Copy out the entries that follow. Leave none out.

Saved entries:
────────────────

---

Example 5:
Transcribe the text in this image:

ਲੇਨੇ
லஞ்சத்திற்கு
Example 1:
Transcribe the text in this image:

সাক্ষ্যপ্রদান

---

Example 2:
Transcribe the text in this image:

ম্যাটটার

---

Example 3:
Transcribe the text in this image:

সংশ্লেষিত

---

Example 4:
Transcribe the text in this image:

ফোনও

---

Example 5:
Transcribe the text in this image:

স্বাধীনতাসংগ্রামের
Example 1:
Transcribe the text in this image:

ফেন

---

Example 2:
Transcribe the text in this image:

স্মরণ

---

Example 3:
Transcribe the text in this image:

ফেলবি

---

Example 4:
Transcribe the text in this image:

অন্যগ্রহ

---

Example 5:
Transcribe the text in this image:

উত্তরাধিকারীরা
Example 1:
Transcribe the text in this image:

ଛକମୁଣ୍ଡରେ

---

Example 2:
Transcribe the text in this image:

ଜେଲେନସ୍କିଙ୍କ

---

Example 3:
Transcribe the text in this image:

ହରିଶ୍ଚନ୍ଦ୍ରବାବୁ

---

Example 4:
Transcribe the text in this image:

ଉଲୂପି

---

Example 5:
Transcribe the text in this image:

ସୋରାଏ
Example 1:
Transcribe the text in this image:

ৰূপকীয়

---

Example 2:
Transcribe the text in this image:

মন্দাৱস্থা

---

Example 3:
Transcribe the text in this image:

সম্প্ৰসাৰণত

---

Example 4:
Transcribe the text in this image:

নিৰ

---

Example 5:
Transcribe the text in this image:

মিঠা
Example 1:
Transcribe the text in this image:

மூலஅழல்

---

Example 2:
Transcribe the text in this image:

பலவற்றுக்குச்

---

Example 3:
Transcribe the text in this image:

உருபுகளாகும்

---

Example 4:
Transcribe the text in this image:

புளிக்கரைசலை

────────────────

Result of the exercise:
---

Example 5:
Transcribe the text in this image:

ਲੇਨੇ
லஞ்சத்திற்கு
Example 1:
Transcribe the text in this image:

সাক্ষ্যপ্রদান

---

Example 2:
Transcribe the text in this image:

ম্যাটটার

---

Example 3:
Transcribe the text in this image:

সংশ্লেষিত

---

Example 4:
Transcribe the text in this image:

ফোনও

---

Example 5:
Transcribe the text in this image:

স্বাধীনতাসংগ্রামের
Example 1:
Transcribe the text in this image:

ফেন

---

Example 2:
Transcribe the text in this image:

স্মরণ

---

Example 3:
Transcribe the text in this image:

ফেলবি

---

Example 4:
Transcribe the text in this image:

অন্যগ্রহ

---

Example 5:
Transcribe the text in this image:

উত্তরাধিকারীরা
Example 1:
Transcribe the text in this image:

ଛକମୁଣ୍ଡରେ

---

Example 2:
Transcribe the text in this image:

ଜେଲେନସ୍କିଙ୍କ

---

Example 3:
Transcribe the text in this image:

ହରିଶ୍ଚନ୍ଦ୍ରବାବୁ

---

Example 4:
Transcribe the text in this image:

ଉଲୂପି

---

Example 5:
Transcribe the text in this image:

ସୋରାଏ
Example 1:
Transcribe the text in this image:

ৰূপকীয়

---

Example 2:
Transcribe the text in this image:

মন্দাৱস্থা

---

Example 3:
Transcribe the text in this image:

সম্প্ৰসাৰণত

---

Example 4:
Transcribe the text in this image:

নিৰ

---

Example 5:
Transcribe the text in this image:

মিঠা
Example 1:
Transcribe the text in this image:

மூலஅழல்

---

Example 2:
Transcribe the text in this image:

பலவற்றுக்குச்

---

Example 3:
Transcribe the text in this image:

உருபுகளாகும்

---

Example 4:
Transcribe the text in this image:

புளிக்கரைசலை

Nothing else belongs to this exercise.